Our story begins after one year of the war. Our side was losing. The Axis Powers had conquered most of Europe. Some people thought the enemy soldiers were going to come into our country at any moment!
Their plan was simple: as soon as their air force had beaten ours, they would invade!
September, 28th 1940: 3.30 a.m. It was a dark, early morning. Pilot Dudley Snooke and his crew of 3 men were flying a Hampden bomber plane back to base.
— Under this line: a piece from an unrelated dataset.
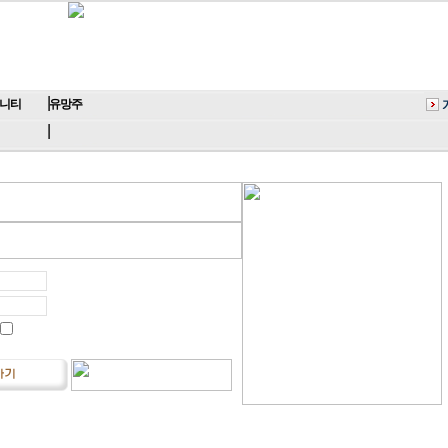
니티
유망주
It was cloudy and they were not sure where they were. Worse still, there was something wrong with the plane! Dudley knew it was going to crash! The others escaped by jumping out of the plane and opening their parachutes, but Dudley stayed at the controls. What should he do?
The plane flew up the hill towards Burton Road. If he escaped from the crashing plane it could crash anywhere and more people would surely be killed! What should he do? What would you have done?
Many people believe Dudley stayed at the controls of his plane until it was aimed away from the houses. At the last moment he jumped out of the crashing plane, but it was too late, and his parachute could not save him. Poor Dudley tumbled towards the fence and trees. He fell with a terrible thud onto the ground. Poor Dudley was dead.
The plane burst into flames. The firemen rushed to the scene. The plane’s bullets were exploding in the flames. The firemen bravely hosed the fire-knowing that the plane’s bombs could explode at any moment!
At last the fire was out. The plane had crashed onto an empty church and somehow Dudley had saved the lives of the people living near our school.
The next morning Westgate pupil Desmond Kerringham went to look at the crashed plane. How incredible that the plane had avoided the houses and that no one else had been killed! Two bombs onboard had not exploded. As Desmond and his dad looked at the grim wreckage of Dudley’s plane, something caught Desmond’s eye. He knelt down warily to see what it was: a pilot’s cap with the name: D.D. Snooke.